*** DATA EXTRACT ***

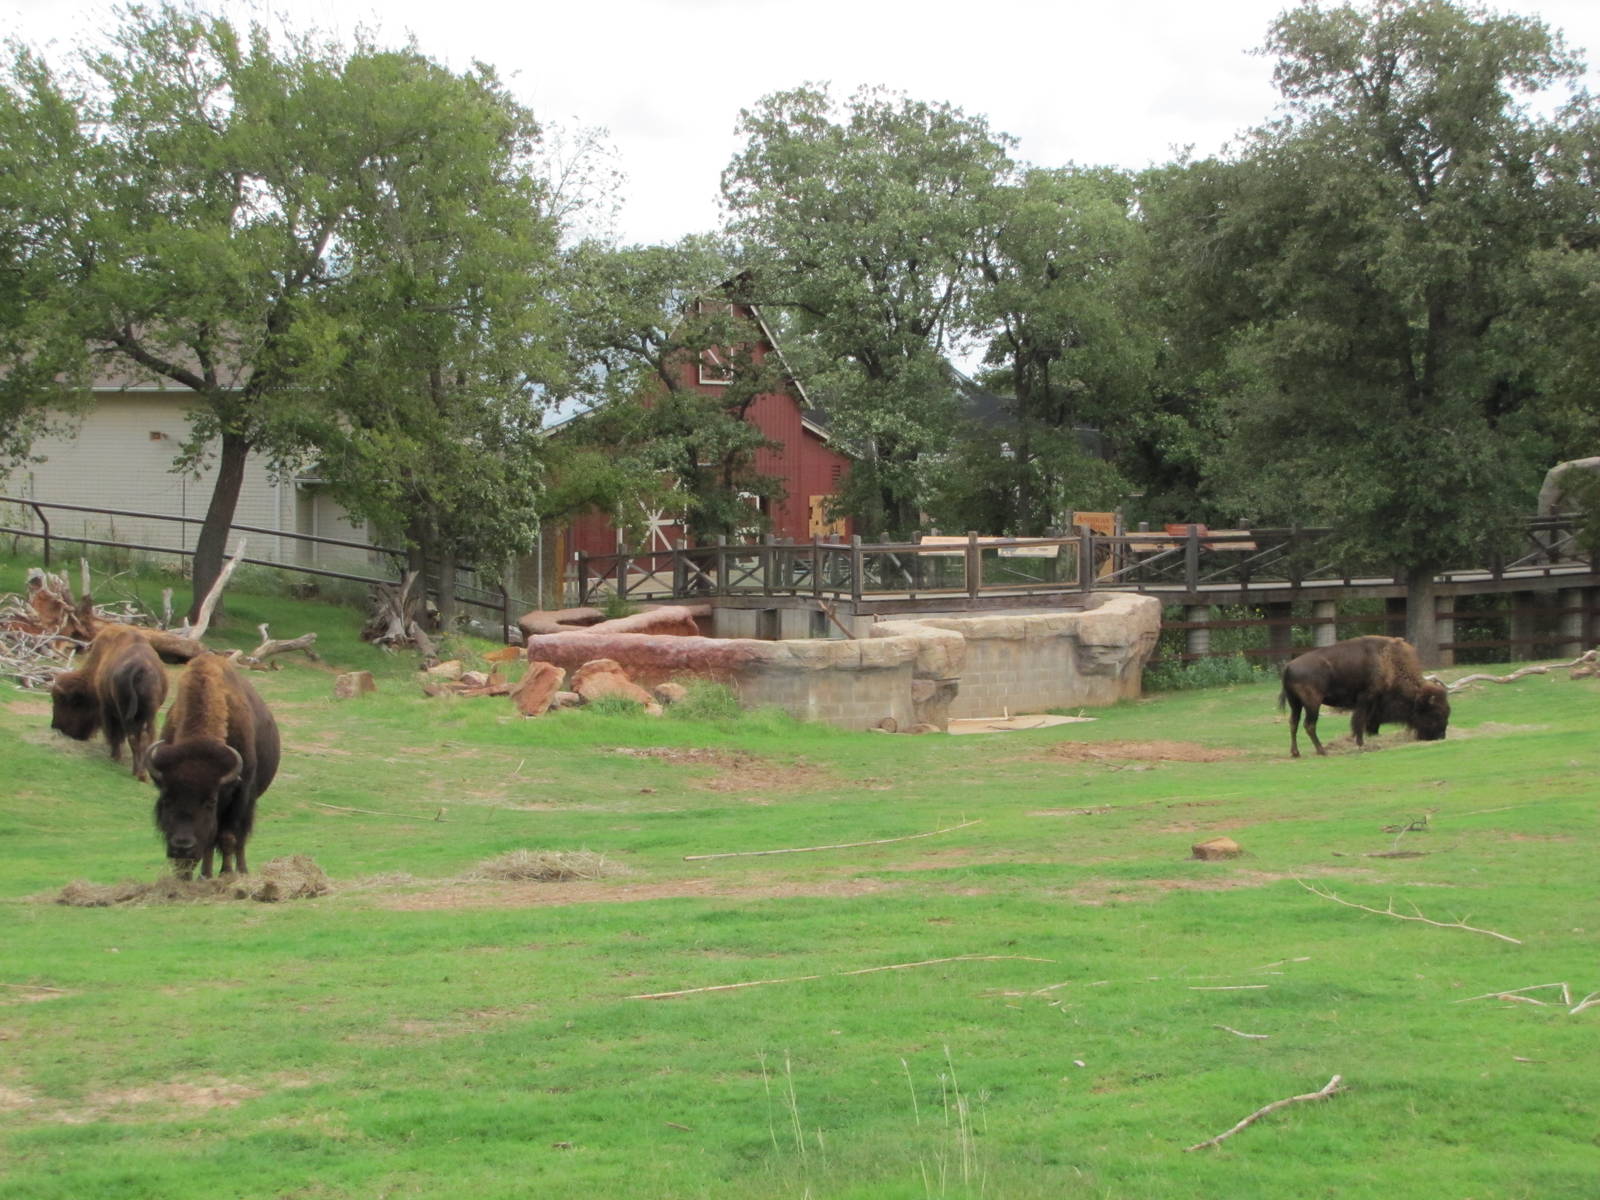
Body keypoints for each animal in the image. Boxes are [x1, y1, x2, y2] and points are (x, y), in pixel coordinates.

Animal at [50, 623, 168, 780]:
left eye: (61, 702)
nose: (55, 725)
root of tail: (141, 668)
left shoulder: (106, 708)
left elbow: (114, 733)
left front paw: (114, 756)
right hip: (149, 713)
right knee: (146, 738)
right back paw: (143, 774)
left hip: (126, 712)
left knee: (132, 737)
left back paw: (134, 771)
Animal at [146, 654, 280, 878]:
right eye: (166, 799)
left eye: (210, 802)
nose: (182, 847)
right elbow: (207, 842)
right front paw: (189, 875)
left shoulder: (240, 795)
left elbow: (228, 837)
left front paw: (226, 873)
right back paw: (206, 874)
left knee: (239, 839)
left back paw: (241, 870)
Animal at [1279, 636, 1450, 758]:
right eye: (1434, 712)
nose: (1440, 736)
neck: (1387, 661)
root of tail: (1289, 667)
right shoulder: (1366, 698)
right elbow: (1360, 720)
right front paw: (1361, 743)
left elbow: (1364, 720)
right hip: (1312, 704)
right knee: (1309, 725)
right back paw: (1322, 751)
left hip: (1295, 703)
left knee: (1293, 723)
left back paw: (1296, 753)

*** End of DATA EXTRACT ***

## YOUR GOAL
The exact lines from the one containing "left back paw: (241, 870)" through the end of the listing above are the expected output; include nothing else.

## REPLY TO THE TASK
left back paw: (241, 870)
Animal at [1279, 636, 1450, 758]:
right eye: (1434, 712)
nose: (1440, 736)
neck: (1387, 661)
root of tail: (1289, 667)
right shoulder: (1366, 698)
right elbow: (1360, 720)
right front paw: (1361, 743)
left elbow: (1364, 720)
right hip: (1312, 704)
right knee: (1309, 725)
right back paw: (1322, 751)
left hip: (1295, 703)
left knee: (1293, 723)
left back paw: (1296, 753)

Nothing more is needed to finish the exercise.